A la suite de la manifestation du 14 mars, les autorités avaient accusé « des éléments cagoulés » d’avoir « provoqué les forces publiques en les attaquant avec des jets de pierres ». Neuf personnes avaient été interpellées, et « des cas de blessures, dont certaines graves [ont] été enregistrés parmi les forces de l’ordre obligées d’intervenir », selon un communiqué de la préfecture de Jerada.

« S’il est vrai que des manifestants ont jeté des pierres le 14 mars et que, selon les autorités, ils auraient aussi allumé des incendies, cela ne justifie pas pour autant le recours à une force aveugle et excessive, ni les arrestations qui avaient commencé avant cette date », estime de son côté l’ONG. Au 31 mai, HRW recense 69 manifestants en prison ou en détention préventive, dont trois adolescents.

Dans un entretien accordé à l’AFP suite aux heurts du 14 mars, le secrétaire général de la région de l’Oriental, Abderrazzak El Gourji, faisait état de  « 312 blessés chez les forces de l’ordre et 32 chez les manifestants ».

« Réprimer le droit de manifester pacifiquement »

Selon Sarah Leah Whitson, directrice de la division Moyen-Orient et Afrique du Nord à Human Rights Watch, « la répression à Jerada est allée bien plus loin qu’un simple effort visant à traduire en justice des manifestants prétendument violents.
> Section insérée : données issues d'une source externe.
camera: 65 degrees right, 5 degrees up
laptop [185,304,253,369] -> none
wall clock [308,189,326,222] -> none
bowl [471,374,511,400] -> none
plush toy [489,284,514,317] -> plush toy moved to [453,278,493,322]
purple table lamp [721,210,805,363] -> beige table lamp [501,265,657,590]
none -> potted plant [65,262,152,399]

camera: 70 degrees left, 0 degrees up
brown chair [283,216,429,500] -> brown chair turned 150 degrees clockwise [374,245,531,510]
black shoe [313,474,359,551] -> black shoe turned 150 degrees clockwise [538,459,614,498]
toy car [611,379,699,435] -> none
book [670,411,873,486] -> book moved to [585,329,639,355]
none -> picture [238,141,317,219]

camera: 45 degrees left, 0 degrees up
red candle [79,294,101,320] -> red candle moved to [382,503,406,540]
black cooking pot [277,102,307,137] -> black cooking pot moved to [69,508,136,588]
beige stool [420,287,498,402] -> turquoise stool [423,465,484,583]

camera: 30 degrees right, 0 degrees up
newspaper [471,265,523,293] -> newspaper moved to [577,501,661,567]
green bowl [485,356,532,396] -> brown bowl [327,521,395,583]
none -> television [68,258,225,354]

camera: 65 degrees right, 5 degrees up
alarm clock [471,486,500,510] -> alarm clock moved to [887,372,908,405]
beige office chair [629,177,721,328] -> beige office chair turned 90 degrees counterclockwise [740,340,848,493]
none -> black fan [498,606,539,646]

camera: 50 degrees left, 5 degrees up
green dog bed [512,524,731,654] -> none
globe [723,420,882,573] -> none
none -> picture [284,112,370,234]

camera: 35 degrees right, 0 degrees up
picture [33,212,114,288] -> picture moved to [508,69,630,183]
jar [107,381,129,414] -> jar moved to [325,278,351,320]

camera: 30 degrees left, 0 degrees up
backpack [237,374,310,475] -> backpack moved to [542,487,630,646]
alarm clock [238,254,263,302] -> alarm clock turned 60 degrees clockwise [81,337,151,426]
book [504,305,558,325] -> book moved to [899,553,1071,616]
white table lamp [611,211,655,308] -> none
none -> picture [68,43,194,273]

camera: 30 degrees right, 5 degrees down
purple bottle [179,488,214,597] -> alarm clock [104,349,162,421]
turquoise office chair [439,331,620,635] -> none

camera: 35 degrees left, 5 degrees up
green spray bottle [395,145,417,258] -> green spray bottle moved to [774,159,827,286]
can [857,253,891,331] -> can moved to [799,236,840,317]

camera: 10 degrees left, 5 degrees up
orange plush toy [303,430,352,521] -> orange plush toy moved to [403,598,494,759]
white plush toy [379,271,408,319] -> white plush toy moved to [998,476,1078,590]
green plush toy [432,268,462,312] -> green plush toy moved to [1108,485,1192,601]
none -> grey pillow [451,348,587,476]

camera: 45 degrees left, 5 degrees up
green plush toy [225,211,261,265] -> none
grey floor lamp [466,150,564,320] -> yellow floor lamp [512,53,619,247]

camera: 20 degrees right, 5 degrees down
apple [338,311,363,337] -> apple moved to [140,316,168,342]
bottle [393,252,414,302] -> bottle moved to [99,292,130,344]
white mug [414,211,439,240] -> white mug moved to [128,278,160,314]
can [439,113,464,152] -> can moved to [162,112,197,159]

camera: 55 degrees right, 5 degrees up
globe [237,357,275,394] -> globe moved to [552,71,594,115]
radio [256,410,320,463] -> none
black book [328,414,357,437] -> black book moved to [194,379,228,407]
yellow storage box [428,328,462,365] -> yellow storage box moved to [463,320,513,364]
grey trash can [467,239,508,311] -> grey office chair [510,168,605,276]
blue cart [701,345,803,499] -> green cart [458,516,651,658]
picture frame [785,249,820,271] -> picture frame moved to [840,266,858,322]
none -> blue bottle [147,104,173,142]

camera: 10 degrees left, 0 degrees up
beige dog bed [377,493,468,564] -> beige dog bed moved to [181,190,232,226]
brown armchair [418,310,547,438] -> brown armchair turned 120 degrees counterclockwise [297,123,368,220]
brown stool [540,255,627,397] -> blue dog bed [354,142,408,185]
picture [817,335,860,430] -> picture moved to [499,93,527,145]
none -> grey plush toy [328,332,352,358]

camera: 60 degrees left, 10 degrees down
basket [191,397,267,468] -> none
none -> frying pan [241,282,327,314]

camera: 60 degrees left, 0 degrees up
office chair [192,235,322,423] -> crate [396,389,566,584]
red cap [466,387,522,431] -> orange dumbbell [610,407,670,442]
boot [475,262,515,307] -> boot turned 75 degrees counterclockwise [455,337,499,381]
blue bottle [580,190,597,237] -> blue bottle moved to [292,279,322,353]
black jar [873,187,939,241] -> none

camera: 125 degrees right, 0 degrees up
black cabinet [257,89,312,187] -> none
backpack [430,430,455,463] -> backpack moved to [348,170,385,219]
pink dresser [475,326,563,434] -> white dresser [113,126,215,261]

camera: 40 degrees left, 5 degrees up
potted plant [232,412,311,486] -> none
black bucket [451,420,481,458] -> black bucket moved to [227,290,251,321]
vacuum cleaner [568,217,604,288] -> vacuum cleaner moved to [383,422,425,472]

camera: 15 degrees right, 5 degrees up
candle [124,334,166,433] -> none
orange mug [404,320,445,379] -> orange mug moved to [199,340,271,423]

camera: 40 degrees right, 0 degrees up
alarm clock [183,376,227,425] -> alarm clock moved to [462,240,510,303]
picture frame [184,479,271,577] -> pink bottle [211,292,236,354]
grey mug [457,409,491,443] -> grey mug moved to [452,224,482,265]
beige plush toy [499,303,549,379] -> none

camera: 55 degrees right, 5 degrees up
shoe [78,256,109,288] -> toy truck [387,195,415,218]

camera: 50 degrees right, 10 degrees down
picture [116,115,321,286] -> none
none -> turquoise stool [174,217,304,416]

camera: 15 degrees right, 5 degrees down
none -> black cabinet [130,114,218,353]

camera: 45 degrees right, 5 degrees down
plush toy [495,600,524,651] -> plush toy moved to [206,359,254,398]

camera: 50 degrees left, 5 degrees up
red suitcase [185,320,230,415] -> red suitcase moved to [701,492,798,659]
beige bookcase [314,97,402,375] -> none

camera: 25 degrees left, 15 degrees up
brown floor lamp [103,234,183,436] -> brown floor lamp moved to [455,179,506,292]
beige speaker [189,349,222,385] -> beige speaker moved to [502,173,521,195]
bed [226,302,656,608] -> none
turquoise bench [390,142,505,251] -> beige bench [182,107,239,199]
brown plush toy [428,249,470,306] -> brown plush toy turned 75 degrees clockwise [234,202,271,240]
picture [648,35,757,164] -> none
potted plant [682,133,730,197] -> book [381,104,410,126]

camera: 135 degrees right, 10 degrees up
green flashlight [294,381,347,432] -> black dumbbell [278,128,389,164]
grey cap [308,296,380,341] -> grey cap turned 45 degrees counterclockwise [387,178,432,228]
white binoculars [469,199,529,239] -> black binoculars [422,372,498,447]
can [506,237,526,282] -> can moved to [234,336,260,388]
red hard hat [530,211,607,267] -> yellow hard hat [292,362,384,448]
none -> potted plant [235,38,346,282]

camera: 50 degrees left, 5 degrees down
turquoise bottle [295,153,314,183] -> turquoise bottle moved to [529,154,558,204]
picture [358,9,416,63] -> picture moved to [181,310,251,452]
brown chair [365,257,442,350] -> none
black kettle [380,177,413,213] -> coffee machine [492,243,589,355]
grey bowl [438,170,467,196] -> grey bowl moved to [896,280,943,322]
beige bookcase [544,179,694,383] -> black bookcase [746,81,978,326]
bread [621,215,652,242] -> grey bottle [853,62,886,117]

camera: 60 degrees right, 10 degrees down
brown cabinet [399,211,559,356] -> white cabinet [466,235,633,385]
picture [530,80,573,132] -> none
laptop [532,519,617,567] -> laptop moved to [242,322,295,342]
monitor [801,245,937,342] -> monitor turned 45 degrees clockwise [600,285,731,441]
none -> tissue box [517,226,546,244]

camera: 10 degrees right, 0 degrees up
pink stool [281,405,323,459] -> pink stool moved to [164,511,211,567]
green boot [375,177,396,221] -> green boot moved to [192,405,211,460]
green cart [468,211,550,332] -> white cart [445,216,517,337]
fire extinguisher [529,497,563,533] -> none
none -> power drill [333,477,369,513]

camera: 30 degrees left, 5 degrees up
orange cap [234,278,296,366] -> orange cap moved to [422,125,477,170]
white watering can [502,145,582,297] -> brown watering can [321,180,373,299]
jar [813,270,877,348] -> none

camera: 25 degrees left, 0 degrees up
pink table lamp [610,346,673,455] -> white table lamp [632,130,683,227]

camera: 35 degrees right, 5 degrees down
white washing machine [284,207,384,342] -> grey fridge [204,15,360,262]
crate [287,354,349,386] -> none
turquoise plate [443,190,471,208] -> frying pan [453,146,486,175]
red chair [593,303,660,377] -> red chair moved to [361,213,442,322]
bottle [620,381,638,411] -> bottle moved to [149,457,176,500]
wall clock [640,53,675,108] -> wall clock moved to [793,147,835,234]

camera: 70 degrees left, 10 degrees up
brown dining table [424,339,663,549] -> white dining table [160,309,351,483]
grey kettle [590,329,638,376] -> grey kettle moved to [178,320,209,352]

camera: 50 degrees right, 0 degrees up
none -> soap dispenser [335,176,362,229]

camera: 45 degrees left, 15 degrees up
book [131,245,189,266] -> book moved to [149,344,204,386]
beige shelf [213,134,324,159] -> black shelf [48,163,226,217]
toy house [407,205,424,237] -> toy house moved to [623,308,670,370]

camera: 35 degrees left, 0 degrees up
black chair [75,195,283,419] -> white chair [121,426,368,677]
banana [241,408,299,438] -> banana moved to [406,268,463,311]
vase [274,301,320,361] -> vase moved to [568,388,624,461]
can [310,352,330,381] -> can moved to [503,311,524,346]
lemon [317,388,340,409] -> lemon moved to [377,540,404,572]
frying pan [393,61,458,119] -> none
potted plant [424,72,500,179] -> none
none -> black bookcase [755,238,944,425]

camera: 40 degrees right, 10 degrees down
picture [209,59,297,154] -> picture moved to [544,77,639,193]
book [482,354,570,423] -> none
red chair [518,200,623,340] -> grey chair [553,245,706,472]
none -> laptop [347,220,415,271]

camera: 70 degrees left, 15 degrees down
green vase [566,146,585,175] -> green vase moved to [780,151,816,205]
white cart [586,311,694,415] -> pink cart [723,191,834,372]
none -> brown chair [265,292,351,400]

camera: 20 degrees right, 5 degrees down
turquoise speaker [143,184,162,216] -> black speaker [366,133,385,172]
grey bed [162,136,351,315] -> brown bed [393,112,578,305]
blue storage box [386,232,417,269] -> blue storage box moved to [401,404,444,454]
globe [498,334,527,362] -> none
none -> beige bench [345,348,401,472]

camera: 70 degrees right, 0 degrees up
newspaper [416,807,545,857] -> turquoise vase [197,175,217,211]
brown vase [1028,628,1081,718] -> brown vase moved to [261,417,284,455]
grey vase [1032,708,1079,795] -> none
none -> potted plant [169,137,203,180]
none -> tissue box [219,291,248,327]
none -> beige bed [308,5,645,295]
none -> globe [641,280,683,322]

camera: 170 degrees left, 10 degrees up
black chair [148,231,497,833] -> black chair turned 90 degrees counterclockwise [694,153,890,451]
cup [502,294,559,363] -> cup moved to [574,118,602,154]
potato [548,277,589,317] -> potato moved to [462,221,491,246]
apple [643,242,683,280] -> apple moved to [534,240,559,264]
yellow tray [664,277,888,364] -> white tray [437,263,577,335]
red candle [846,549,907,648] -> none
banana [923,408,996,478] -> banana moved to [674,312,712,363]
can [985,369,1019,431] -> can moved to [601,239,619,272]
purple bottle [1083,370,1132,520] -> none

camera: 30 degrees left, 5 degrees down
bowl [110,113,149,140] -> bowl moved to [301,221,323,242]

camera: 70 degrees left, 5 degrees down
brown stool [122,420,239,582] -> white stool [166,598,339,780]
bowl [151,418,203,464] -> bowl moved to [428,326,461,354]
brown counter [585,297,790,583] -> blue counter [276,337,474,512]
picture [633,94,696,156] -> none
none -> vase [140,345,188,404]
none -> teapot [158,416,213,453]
Il semble qu’elle visait plutôt à réprimer le droit de manifester pacifiquement contre la situation socio-économique de la région ».

On rappelle que près de 24 heures avant les manifestations du 14 mars dernier, le ministère de l’Intérieur publiait un communiqué où il rappelait qu’il était habilité , à travers les prérogatives légales, à appliquer la loi interdisant les « manifestations illégales dans les lieux publics », ainsi que « les comportements et agissements irresponsables ».

Le communiqué de HRW survient au lendemain de la mort de deux personnes dans l’effondrement partiel d’une galerie traditionnelle de plomb dans la commune de Sidi Boubker, dans la province de Jerada.